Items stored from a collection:
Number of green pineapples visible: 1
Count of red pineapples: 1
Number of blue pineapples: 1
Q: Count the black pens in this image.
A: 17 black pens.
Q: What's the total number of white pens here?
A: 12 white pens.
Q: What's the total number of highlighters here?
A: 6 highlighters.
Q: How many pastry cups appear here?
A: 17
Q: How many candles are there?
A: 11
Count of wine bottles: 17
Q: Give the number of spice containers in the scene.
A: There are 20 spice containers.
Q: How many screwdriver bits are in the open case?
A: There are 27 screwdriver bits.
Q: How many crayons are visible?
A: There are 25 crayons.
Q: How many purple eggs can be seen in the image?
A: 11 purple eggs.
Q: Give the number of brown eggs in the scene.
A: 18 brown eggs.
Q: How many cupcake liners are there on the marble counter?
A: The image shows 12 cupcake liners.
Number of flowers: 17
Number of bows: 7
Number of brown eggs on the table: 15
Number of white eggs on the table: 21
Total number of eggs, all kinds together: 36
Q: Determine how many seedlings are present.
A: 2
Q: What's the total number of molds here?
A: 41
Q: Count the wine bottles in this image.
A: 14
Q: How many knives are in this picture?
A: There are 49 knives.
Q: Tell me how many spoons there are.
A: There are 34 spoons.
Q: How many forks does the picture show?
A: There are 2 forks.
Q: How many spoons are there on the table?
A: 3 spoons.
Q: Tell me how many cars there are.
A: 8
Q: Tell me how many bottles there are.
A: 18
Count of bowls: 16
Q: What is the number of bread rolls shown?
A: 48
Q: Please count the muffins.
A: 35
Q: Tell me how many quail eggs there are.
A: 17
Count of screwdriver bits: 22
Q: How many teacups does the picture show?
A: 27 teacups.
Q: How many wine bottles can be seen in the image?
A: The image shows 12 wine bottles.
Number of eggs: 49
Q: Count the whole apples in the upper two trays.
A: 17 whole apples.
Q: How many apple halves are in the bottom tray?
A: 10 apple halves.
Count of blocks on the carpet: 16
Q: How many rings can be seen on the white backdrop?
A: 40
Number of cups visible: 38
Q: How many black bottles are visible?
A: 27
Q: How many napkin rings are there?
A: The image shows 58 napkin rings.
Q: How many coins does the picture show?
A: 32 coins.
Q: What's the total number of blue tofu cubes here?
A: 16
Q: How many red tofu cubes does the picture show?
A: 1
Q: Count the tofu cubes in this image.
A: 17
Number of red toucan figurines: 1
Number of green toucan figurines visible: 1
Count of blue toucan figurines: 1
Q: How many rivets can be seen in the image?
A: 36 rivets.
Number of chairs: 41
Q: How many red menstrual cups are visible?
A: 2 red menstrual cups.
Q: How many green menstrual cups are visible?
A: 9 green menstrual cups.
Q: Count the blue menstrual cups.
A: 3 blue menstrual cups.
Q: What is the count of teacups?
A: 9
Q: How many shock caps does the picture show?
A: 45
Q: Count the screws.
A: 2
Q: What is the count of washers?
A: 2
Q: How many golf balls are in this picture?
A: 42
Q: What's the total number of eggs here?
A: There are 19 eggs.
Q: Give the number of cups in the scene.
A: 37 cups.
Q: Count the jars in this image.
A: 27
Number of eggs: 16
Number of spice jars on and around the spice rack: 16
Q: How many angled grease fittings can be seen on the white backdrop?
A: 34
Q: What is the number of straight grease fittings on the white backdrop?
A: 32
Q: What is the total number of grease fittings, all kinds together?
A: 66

**WRITTEN REQUEST:**
Render all of the records above as a numbered list, leaving out any blank lines.

**TASK SOLUTION:**
1. Number of green pineapples visible: 1
2. Count of red pineapples: 1
3. Number of blue pineapples: 1
4. Q: Count the black pens in this image.
5. A: 17 black pens.
6. Q: What's the total number of white pens here?
7. A: 12 white pens.
8. Q: What's the total number of highlighters here?
9. A: 6 highlighters.
10. Q: How many pastry cups appear here?
11. A: 17
12. Q: How many candles are there?
13. A: 11
14. Count of wine bottles: 17
15. Q: Give the number of spice containers in the scene.
16. A: There are 20 spice containers.
17. Q: How many screwdriver bits are in the open case?
18. A: There are 27 screwdriver bits.
19. Q: How many crayons are visible?
20. A: There are 25 crayons.
21. Q: How many purple eggs can be seen in the image?
22. A: 11 purple eggs.
23. Q: Give the number of brown eggs in the scene.
24. A: 18 brown eggs.
25. Q: How many cupcake liners are there on the marble counter?
26. A: The image shows 12 cupcake liners.
27. Number of flowers: 17
28. Number of bows: 7
29. Number of brown eggs on the table: 15
30. Number of white eggs on the table: 21
31. Total number of eggs, all kinds together: 36
32. Q: Determine how many seedlings are present.
33. A: 2
34. Q: What's the total number of molds here?
35. A: 41
36. Q: Count the wine bottles in this image.
37. A: 14
38. Q: How many knives are in this picture?
39. A: There are 49 knives.
40. Q: Tell me how many spoons there are.
41. A: There are 34 spoons.
42. Q: How many forks does the picture show?
43. A: There are 2 forks.
44. Q: How many spoons are there on the table?
45. A: 3 spoons.
46. Q: Tell me how many cars there are.
47. A: 8
48. Q: Tell me how many bottles there are.
49. A: 18
50. Count of bowls: 16
51. Q: What is the number of bread rolls shown?
52. A: 48
53. Q: Please count the muffins.
54. A: 35
55. Q: Tell me how many quail eggs there are.
56. A: 17
57. Count of screwdriver bits: 22
58. Q: How many teacups does the picture show?
59. A: 27 teacups.
60. Q: How many wine bottles can be seen in the image?
61. A: The image shows 12 wine bottles.
62. Number of eggs: 49
63. Q: Count the whole apples in the upper two trays.
64. A: 17 whole apples.
65. Q: How many apple halves are in the bottom tray?
66. A: 10 apple halves.
67. Count of blocks on the carpet: 16
68. Q: How many rings can be seen on the white backdrop?
69. A: 40
70. Number of cups visible: 38
71. Q: How many black bottles are visible?
72. A: 27
73. Q: How many napkin rings are there?
74. A: The image shows 58 napkin rings.
75. Q: How many coins does the picture show?
76. A: 32 coins.
77. Q: What's the total number of blue tofu cubes here?
78. A: 16
79. Q: How many red tofu cubes does the picture show?
80. A: 1
81. Q: Count the tofu cubes in this image.
82. A: 17
83. Number of red toucan figurines: 1
84. Number of green toucan figurines visible: 1
85. Count of blue toucan figurines: 1
86. Q: How many rivets can be seen in the image?
87. A: 36 rivets.
88. Number of chairs: 41
89. Q: How many red menstrual cups are visible?
90. A: 2 red menstrual cups.
91. Q: How many green menstrual cups are visible?
92. A: 9 green menstrual cups.
93. Q: Count the blue menstrual cups.
94. A: 3 blue menstrual cups.
95. Q: What is the count of teacups?
96. A: 9
97. Q: How many shock caps does the picture show?
98. A: 45
99. Q: Count the screws.
100. A: 2
101. Q: What is the count of washers?
102. A: 2
103. Q: How many golf balls are in this picture?
104. A: 42
105. Q: What's the total number of eggs here?
106. A: There are 19 eggs.
107. Q: Give the number of cups in the scene.
108. A: 37 cups.
109. Q: Count the jars in this image.
110. A: 27
111. Number of eggs: 16
112. Number of spice jars on and around the spice rack: 16
113. Q: How many angled grease fittings can be seen on the white backdrop?
114. A: 34
115. Q: What is the number of straight grease fittings on the white backdrop?
116. A: 32
117. Q: What is the total number of grease fittings, all kinds together?
118. A: 66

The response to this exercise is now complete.